Source: European Commission (CARD 2024); European Defence Agency (EDA, 2023); McKinsey (2024)
No serious superpower can remain militarily fragmented and strategically dependent on another power for its ultimate security. Europe spends heavily on defense in aggregate, yet too much of that spending is duplicated, nationally siloed, and inefficient relative to the threats it faces.
Recent years have increased the urgency. Russia remains a direct security challenge, instability on Europe’s periphery continues to generate pressure, and Washington’s strategic focus is increasingly tilted toward Asia. That does not make NATO obsolete, but it does mean Europe must become a far more capable pillar within it.
A credible defense union would require more joint procurement, a more consolidated defense industrial base, higher levels of readiness, and stronger coordination on capabilities that matter in modern conflict. Strategic autonomy in defense does not mean severing alliances. It means being able to act when required and contribute meaningfully when alliances are strained.
7. Deepening Governance, Fiscal Capacity, and Foreign Policy Cohesion
Europe’s structural weakness is not only economic. It is institutional. A union that wants to act like a superpower cannot repeatedly allow unanimity rules and internal fragmentation to slow urgent decisions on sanctions, foreign policy, industrial funding, or strategic response.
That is why governance reform matters as much as industrial reform. More qualified majority voting in foreign policy, deeper fiscal coordination, stronger joint financing tools, and better alignment between strategic priorities and budget capacity would make Europe more agile and credible. The bloc’s market power already gives it leverage in trade and standards. The question is whether it can pair that leverage with faster decision-making and clearer external purpose.

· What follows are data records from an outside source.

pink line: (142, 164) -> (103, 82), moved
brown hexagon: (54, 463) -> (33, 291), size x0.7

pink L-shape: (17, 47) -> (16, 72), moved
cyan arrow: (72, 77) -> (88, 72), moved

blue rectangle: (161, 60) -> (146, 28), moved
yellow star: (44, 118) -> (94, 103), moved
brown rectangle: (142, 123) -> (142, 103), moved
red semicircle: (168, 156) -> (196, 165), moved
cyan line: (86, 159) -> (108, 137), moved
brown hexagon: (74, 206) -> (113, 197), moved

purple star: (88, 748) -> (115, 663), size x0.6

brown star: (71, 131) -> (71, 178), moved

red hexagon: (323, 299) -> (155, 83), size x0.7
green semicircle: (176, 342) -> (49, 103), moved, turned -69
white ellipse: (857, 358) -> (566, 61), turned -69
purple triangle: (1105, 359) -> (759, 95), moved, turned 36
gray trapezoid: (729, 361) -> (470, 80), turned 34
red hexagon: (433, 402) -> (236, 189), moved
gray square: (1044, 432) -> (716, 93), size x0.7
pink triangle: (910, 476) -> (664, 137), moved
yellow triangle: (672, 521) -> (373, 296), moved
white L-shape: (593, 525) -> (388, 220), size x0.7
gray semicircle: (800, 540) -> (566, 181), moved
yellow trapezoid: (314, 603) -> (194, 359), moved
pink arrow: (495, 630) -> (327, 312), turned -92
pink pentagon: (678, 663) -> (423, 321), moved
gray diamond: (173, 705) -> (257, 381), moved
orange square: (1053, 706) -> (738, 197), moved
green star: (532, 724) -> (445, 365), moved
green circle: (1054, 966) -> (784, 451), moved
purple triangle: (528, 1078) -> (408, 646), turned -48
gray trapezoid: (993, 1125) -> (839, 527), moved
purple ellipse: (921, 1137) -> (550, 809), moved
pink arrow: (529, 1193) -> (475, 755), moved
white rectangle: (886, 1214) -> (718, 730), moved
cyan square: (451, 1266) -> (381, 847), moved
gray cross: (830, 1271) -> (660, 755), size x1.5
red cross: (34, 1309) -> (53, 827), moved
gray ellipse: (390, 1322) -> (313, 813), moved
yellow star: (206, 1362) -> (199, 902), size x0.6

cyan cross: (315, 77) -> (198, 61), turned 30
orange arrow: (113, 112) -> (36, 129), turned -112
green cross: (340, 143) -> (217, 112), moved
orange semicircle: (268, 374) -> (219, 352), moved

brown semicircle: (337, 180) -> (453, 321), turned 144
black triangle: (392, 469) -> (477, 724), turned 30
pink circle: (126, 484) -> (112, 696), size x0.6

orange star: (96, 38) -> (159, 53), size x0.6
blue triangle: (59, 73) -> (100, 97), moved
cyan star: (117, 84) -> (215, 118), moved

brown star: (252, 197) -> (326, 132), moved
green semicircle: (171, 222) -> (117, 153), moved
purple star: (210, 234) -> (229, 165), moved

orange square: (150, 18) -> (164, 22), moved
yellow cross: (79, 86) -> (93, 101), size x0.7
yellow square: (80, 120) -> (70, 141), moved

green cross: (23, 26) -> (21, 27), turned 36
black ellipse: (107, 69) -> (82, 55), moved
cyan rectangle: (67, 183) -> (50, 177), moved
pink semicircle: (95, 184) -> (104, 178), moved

Without that, Europe risks remaining a giant in economic regulation but a laggard in hard strategic action.
What would make Europe a real superpower?
Conclusion Europe has many of the ingredients of a 21st-century superpower: market size, talent, institutional depth, industrial legacy, and global regulatory influence. What it lacks is not potential, but consolidation. The central challenge is to turn scale into power across finance, regulation, energy, industry, technology, defense, and governance.
That is why the next decade matters so much. If the EU completes the Savings and Investments Union, reduces internal fragmentation, secures energy sovereignty, backs strategic industries, builds technological leadership, strengthens defense integration, and reforms its decision-making architecture, it can emerge as one of the defining powers of the century. If it fails, it risks becoming something far weaker: prosperous, stable, and respected, but strategically secondary.
Europe’s future therefore hinges less on whether it has the resources to lead than on whether it has the political will to act like a power that intends to lead.